| | by admin | | posted on 26th June 2025 in Quakers in 100 Objects | | views 66 | |
The First Protest Against Slavery Marker remembers the time and place of North America's first-ever campaign against slavery — by Quakers against fellow Quakers.
In 1688, in the quiet settlement of Germantown, Pennsylvania, four German-speaking settlers — Francis Daniel Pastorius, Garret Hendericks, Derick op den Graeff, and Abraham op den Graeff — drafted a short but powerful petition. Written in clear, plain language and grounded in conscience, it protested the enslavement of Africans in the colonies. This document, known as the Germantown Protest Against Slavery, is widely recognised as the first written anti-slavery protest in North America.
The signers were Mennonites and Quakers, recently arrived from Europe, and deeply disturbed by the practice of slavery they found in the new land. Their petition was addressed to the local Monthly Meeting of Friends, urging their fellow Quakers to reflect on the moral contradiction between slavery and Christian teaching. The petition posed a deeply challenging question:
Pray, what thing in the world can be done worse towards us, than if men should rob or steal us away, & sell us for slaves to strange countries, separating husband from their wife and children? Being now this is not done in the manner we would be done at unto, we are against this traffic of men-body.
The statement rested on a simple principle: do unto others as you would have them do unto you.

Activity list |
• a. Reproduce the text on the Germantown Protest Against Slavery in its entirety, without any alteration.
• b. Return, unchanged, the lines of the records from the line containing "российских энергоресурсов в" up to and including the line containing "года невозможно. Ограниченное".

Dataset extract |

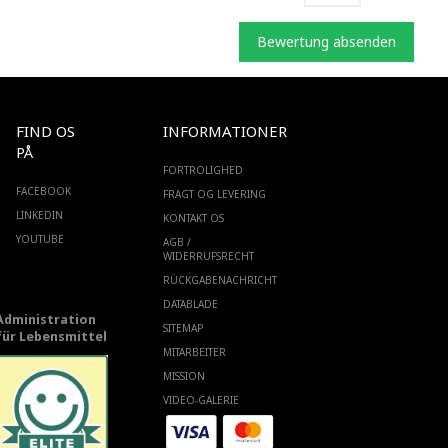
Bewertung absenden
FIND OS
INFORMATIONER
PÅ
FORTROLIGHED
FACEBOOK
FRAGT OG LEVERING
LINKEDIN
KONTAKT OS
YOUTUBE
AGB /
WIDERRUFSRECHT
RÜCKGABENACHRICHT
DATABLADE
Administration
SITEMAP
für Lebensmittel
MITARBEITER
MISSION
VIDEO-GALERIE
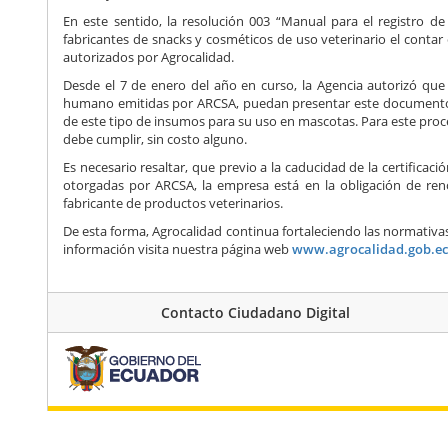
En este sentido, la resolución 003 “Manual para el registro d
fabricantes de snacks y cosméticos de uso veterinario el conta
autorizados por Agrocalidad.
Desde el 7 de enero del año en curso, la Agencia autorizó qu
humano emitidas por ARCSA, puedan presentar este documento 
de este tipo de insumos para su uso en mascotas. Para este proce
debe cumplir, sin costo alguno.
Es necesario resaltar, que previo a la caducidad de la certifi
otorgadas por ARCSA, la empresa está en la obligación de reno
fabricante de productos veterinarios.
De esta forma, Agrocalidad continua fortaleciendo las normativa
información visita nuestra página web
www.agrocalidad.gob.e
Contacto Ciudadano Digital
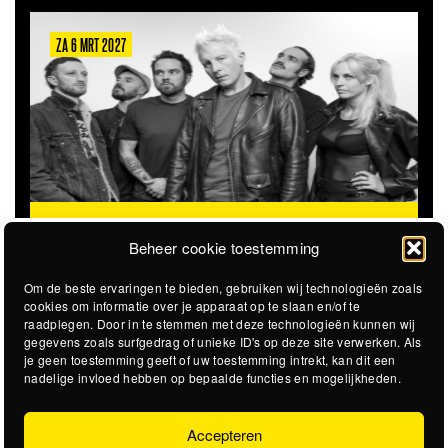
ZA 6 MRT 2027
THE CLOVERHEARTS (AUS)
ST. PATRICK'S TOUR
Beheer cookie toestemming
Om de beste ervaringen te bieden, gebruiken wij technologieën zoals
cookies om informatie over je apparaat op te slaan en/of te
raadplegen. Door in te stemmen met deze technologieën kunnen wij
gegevens zoals surfgedrag of unieke ID's op deze site verwerken. Als
je geen toestemming geeft of uw toestemming intrekt, kan dit een
nadelige invloed hebben op bepaalde functies en mogelijkheden.
Accepteren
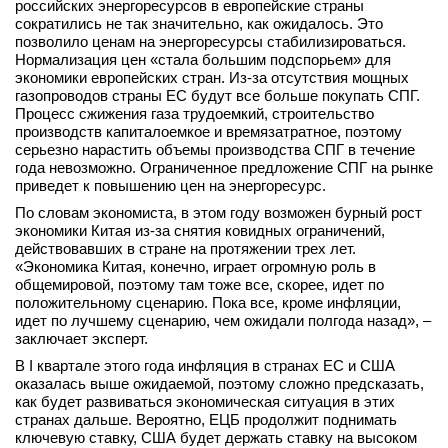
российских энергоресурсов в европейские страны
вконтакте
сократились не так значительно, как ожидалось. Это
телеграм
позволило ценам на энергоресурсы стабилизироваться.
Нормализация цен «стала большим подспорьем» для
экономики европейских стран. Из-за отсутствия мощных
Стать автором
газопроводов страны ЕС будут все больше покупать СПГ.
Процесс сжижения газа трудоемкий, строительство
Вход
производств капиталоемкое и времязатратное, поэтому
серьезно нарастить объемы производства СПГ в течение
года невозможно. Ограниченное предложение СПГ на рынке
приведет к повышению цен на энергоресурс.
По словам экономиста, в этом году возможен бурный рост
экономики Китая из-за снятия ковидных ограничений,
действовавших в стране на протяжении трех лет.
«Экономика Китая, конечно, играет огромную роль в
общемировой, поэтому там тоже все, скорее, идет по
положительному сценарию. Пока все, кроме инфляции,
идет по лучшему сценарию, чем ожидали полгода назад», –
заключает эксперт.
В I квартале этого года инфляция в странах ЕС и США
оказалась выше ожидаемой, поэтому сложно предсказать,
как будет развиваться экономическая ситуация в этих
странах дальше. Вероятно, ЕЦБ продолжит поднимать
ключевую ставку, США будет держать ставку на высоком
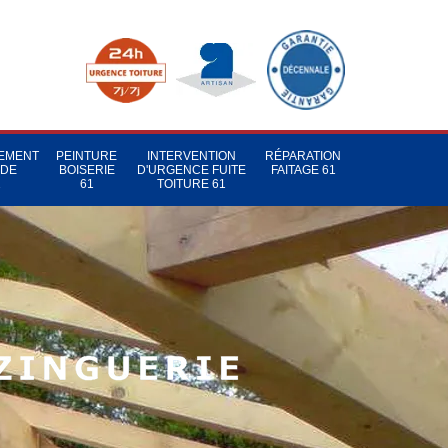
TEMENT
PEINTURE
INTERVENTION
RÉPARATION
 DE
BOISERIE
D'URGENCE FUITE
FAITAGE 61
1
61
TOITURE 61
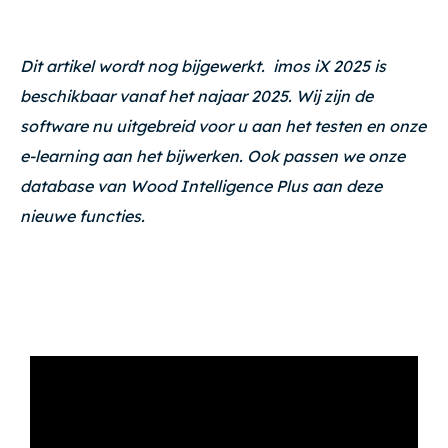
Dit artikel wordt nog bijgewerkt. imos iX 2025 is
beschikbaar vanaf het najaar 2025. Wij zijn de
software nu uitgebreid voor u aan het testen en onze
e-learning aan het bijwerken. Ook passen we onze
database van Wood Intelligence Plus aan deze
nieuwe functies.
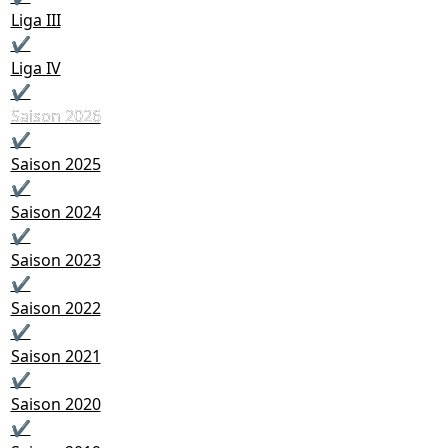
Liga III
✔
Liga IV
✔
Saison 2026
Saison 2026
✔
Saison 2025
✔
Saison 2024
✔
Saison 2023
✔
Saison 2022
✔
Saison 2021
✔
Saison 2020
✔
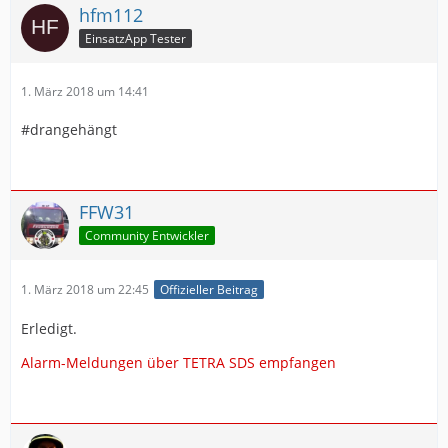
hfm112
EinsatzApp Tester
1. März 2018 um 14:41
#drangehängt
FFW31
Community Entwickler
1. März 2018 um 22:45
Offizieller Beitrag
Erledigt.
Alarm-Meldungen über TETRA SDS empfangen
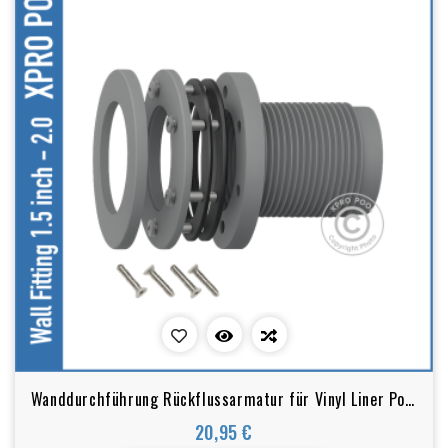
Wanddurchführung Rückflussarmatur für Vinyl Liner Pool
Grau
20,95 €
Preis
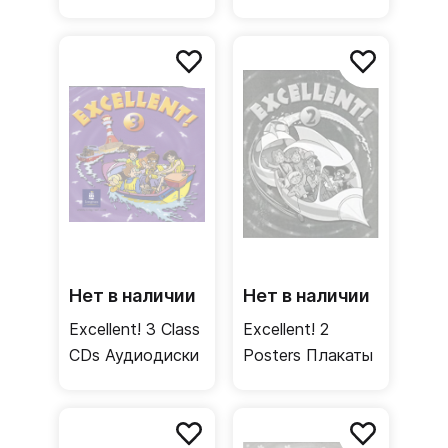
учителя
учителя
Нет в наличии
Нет в наличии
Excellent! 3 Class
Excellent! 2
CDs Аудиодиски
Posters Плакаты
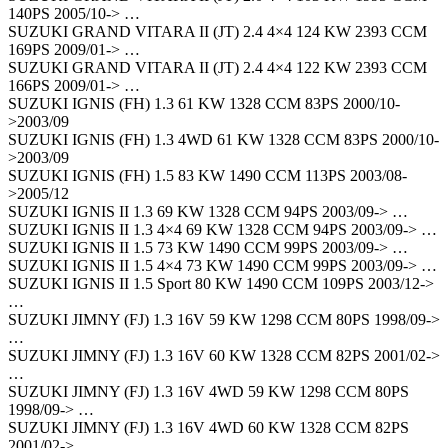
140PS 2005/10-> …
SUZUKI GRAND VITARA II (JT) 2.4 4×4 124 KW 2393 CCM
169PS 2009/01-> …
SUZUKI GRAND VITARA II (JT) 2.4 4×4 122 KW 2393 CCM
166PS 2009/01-> …
SUZUKI IGNIS (FH) 1.3 61 KW 1328 CCM 83PS 2000/10-
>2003/09
SUZUKI IGNIS (FH) 1.3 4WD 61 KW 1328 CCM 83PS 2000/10-
>2003/09
SUZUKI IGNIS (FH) 1.5 83 KW 1490 CCM 113PS 2003/08-
>2005/12
SUZUKI IGNIS II 1.3 69 KW 1328 CCM 94PS 2003/09-> …
SUZUKI IGNIS II 1.3 4×4 69 KW 1328 CCM 94PS 2003/09-> …
SUZUKI IGNIS II 1.5 73 KW 1490 CCM 99PS 2003/09-> …
SUZUKI IGNIS II 1.5 4×4 73 KW 1490 CCM 99PS 2003/09-> …
SUZUKI IGNIS II 1.5 Sport 80 KW 1490 CCM 109PS 2003/12->
…
SUZUKI JIMNY (FJ) 1.3 16V 59 KW 1298 CCM 80PS 1998/09->
…
SUZUKI JIMNY (FJ) 1.3 16V 60 KW 1328 CCM 82PS 2001/02->
…
SUZUKI JIMNY (FJ) 1.3 16V 4WD 59 KW 1298 CCM 80PS
1998/09-> …
SUZUKI JIMNY (FJ) 1.3 16V 4WD 60 KW 1328 CCM 82PS
2001/02-> …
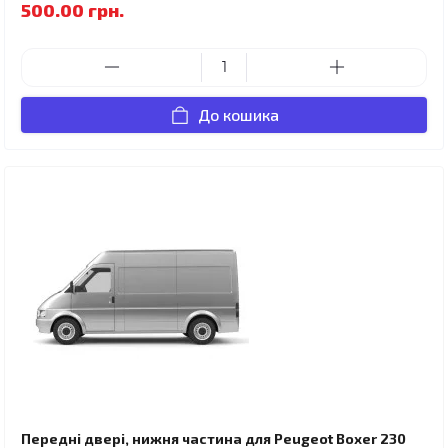
500.00 грн.
До кошика
Передні двері, нижня частина для Peugeot Boxer 230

Answer set |
• a.
| | by admin | | posted on 26th June 2025 in Quakers in 100 Objects | | views 66 | |
The First Protest Against Slavery Marker remembers the time and place of North America's first-ever campaign against slavery — by Quakers against fellow Quakers.
In 1688, in the quiet settlement of Germantown, Pennsylvania, four German-speaking settlers — Francis Daniel Pastorius, Garret Hendericks, Derick op den Graeff, and Abraham op den Graeff — drafted a short but powerful petition. Written in clear, plain language and grounded in conscience, it protested the enslavement of Africans in the colonies. This document, known as the Germantown Protest Against Slavery, is widely recognised as the first written anti-slavery protest in North America.
The signers were Mennonites and Quakers, recently arrived from Europe, and deeply disturbed by the practice of slavery they found in the new land. Their petition was addressed to the local Monthly Meeting of Friends, urging their fellow Quakers to reflect on the moral contradiction between slavery and Christian teaching. The petition posed a deeply challenging question:
Pray, what thing in the world can be done worse towards us, than if men should rob or steal us away, & sell us for slaves to strange countries, separating husband from their wife and children? Being now this is not done in the manner we would be done at unto, we are against this traffic of men-body.
The statement rested on a simple principle: do unto others as you would have them do unto you.

• b.
российских энергоресурсов в европейские страны
вконтакте
сократились не так значительно, как ожидалось. Это
телеграм
позволило ценам на энергоресурсы стабилизироваться.
Нормализация цен «стала большим подспорьем» для
экономики европейских стран. Из-за отсутствия мощных
Стать автором
газопроводов страны ЕС будут все больше покупать СПГ.
Процесс сжижения газа трудоемкий, строительство
Вход
производств капиталоемкое и времязатратное, поэтому
серьезно нарастить объемы производства СПГ в течение
года невозможно. Ограниченное предложение СПГ на рынке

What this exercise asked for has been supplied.